The stopword filterer removes the function words from a string of OF or MF text. The list includes function words from the most common 100 words in the corpus, as well as all conjugated forms of auxiliaries estre and avoir.

In [1]: from cltk.stop.french.stops import STOPS_LIST as FRENCH_STOPS

In [2]: from cltk.tokenize.word import WordTokenizer

In [3]: tokenizer = WordTokenizer('french')

In [4]: text = "En pensé ai e en talant que d’ Yonec vus die avant dunt il fu nez, e de sun pere cum il vint primes a sa mere ."

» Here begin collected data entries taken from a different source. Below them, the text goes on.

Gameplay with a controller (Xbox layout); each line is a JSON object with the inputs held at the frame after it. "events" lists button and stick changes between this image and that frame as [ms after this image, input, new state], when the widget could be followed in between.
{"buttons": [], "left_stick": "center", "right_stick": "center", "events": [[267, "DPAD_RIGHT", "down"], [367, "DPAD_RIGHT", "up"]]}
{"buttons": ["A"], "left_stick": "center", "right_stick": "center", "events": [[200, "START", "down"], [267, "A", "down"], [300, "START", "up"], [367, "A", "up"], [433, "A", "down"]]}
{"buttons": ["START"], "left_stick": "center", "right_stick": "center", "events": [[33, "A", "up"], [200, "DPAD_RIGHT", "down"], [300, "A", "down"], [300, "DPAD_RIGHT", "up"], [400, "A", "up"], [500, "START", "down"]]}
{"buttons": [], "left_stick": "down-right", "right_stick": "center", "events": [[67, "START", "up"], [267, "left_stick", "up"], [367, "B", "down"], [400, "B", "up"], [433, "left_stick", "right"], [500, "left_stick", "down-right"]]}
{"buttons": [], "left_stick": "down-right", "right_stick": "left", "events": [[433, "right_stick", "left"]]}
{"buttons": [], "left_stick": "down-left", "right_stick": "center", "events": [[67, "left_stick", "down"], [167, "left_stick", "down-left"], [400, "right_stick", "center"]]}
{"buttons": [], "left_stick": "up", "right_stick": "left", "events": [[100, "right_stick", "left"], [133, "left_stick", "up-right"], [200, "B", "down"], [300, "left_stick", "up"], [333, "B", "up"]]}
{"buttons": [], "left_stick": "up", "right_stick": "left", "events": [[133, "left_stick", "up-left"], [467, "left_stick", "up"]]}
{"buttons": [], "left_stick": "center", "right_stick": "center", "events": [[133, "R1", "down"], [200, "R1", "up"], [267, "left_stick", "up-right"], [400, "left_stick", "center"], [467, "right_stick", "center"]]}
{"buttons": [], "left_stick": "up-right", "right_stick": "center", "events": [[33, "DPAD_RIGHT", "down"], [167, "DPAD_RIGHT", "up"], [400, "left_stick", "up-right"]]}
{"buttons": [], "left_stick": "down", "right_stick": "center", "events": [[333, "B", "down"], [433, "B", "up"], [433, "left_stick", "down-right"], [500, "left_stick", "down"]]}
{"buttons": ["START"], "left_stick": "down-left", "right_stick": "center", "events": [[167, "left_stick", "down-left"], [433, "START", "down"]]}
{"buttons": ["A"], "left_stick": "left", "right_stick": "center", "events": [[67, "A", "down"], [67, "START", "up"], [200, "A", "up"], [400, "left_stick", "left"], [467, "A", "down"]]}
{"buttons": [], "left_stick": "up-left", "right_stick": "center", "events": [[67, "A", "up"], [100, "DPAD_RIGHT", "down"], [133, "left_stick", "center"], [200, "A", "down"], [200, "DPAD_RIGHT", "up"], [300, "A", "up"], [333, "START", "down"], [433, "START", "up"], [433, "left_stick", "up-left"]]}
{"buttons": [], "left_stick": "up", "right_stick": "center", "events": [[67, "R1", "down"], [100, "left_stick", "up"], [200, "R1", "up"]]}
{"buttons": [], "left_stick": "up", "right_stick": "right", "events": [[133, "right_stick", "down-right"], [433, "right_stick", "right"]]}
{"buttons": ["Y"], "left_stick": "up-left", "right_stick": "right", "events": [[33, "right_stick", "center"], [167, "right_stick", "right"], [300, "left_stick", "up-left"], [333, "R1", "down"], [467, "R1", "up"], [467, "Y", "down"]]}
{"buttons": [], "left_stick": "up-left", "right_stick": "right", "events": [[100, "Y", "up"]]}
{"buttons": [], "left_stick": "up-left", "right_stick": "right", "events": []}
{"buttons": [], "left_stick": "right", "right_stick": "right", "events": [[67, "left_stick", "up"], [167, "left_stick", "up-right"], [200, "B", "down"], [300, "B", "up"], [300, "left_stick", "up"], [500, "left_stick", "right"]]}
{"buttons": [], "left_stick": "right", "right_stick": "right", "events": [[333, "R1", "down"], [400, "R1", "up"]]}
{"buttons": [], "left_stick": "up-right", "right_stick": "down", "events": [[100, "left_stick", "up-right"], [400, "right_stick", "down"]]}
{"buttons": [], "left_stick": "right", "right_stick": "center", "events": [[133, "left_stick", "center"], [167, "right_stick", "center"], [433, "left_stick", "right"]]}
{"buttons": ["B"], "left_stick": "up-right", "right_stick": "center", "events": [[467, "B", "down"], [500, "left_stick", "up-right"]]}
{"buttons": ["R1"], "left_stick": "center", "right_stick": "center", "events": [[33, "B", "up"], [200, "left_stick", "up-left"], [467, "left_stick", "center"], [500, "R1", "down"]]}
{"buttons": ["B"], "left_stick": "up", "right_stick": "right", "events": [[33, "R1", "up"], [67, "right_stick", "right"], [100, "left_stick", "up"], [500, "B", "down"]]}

In [5]: text = text.lower()

In [6]: tokens = tokenizer.tokenize(text)

In [7]: no_stops = [w for w in tokens if w not in FRENCH_STOPS]

In [8]: no_stops
Out [8]: ['pensé', 'talant', 'yonec', 'die', 'avant', 'dunt', 'nez', ',', 'pere', 'cum', 'primes', 'mere', '.']

WORD TOKENIZATION

In [1]: from cltk.tokenize.word import WordTokenizer

In [2]: word_tokenizer = WordTokenizer('french')

In [3]: text = "S'a table te veulz maintenir, Honnestement te dois tenir Et garder les enseignemens Dont cilz vers sont commancemens."

In [4]: word_tokenizer.tokenize(text)
Out [4]: ["S'", 'a', 'table', 'te', 'veulz', 'maintenir', ',', 'Honnestement', 'te', 'dois', 'tenir', 'Et', 'garder', 'les', 'enseignemens', 'Dont', 'cilz', 'vers', 'sont', 'commancemens', '.']

Apostrophes are considered part of the first word of the two they separate. Apostrophes are also normalized from “’” to “'“.